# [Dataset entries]
• • •

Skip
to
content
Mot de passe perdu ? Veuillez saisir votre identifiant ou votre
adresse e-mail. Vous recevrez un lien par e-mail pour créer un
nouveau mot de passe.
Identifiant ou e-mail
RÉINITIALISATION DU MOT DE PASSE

• • •

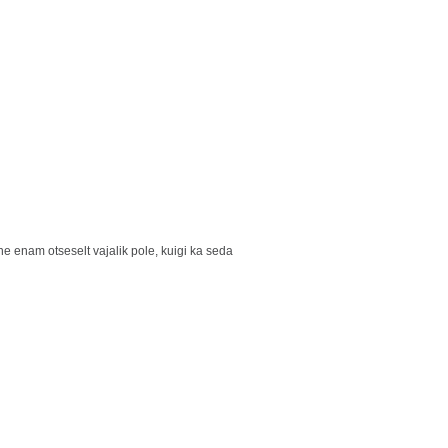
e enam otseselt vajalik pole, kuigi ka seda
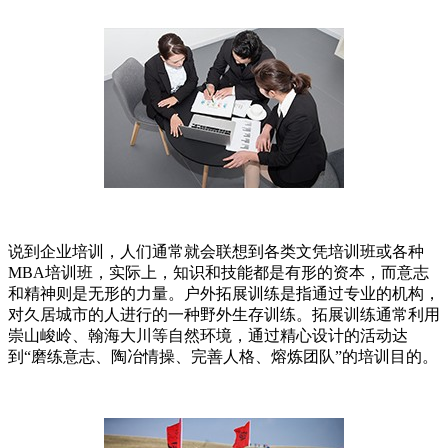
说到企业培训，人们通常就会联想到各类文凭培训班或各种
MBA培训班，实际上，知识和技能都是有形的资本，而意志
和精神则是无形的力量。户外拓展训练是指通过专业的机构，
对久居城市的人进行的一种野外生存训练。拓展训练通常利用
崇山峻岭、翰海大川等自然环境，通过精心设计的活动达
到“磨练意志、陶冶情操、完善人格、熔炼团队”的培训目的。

• • •

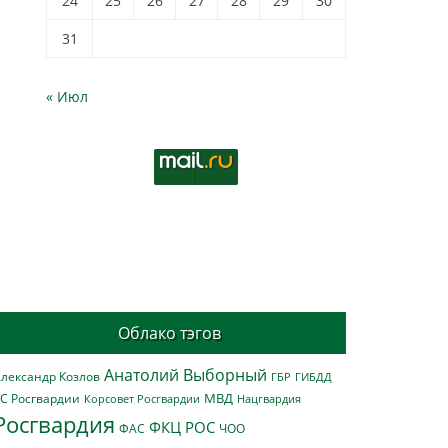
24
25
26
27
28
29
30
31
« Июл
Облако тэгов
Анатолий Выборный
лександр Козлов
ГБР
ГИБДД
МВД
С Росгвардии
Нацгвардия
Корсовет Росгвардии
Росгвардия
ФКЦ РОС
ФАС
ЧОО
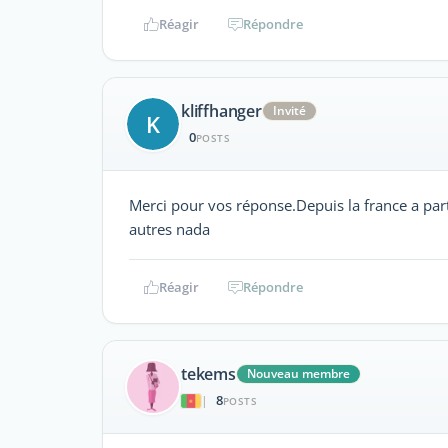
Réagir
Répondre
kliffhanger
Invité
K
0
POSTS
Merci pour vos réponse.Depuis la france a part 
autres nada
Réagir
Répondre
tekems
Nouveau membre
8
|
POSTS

• • •

# [Exercise prompt]
Report each line in the rows above that contains the string "pour". Case counts.

# [Solution]
adresse e-mail. Vous recevrez un lien par e-mail pour créer un
Merci pour vos réponse.Depuis la france a part 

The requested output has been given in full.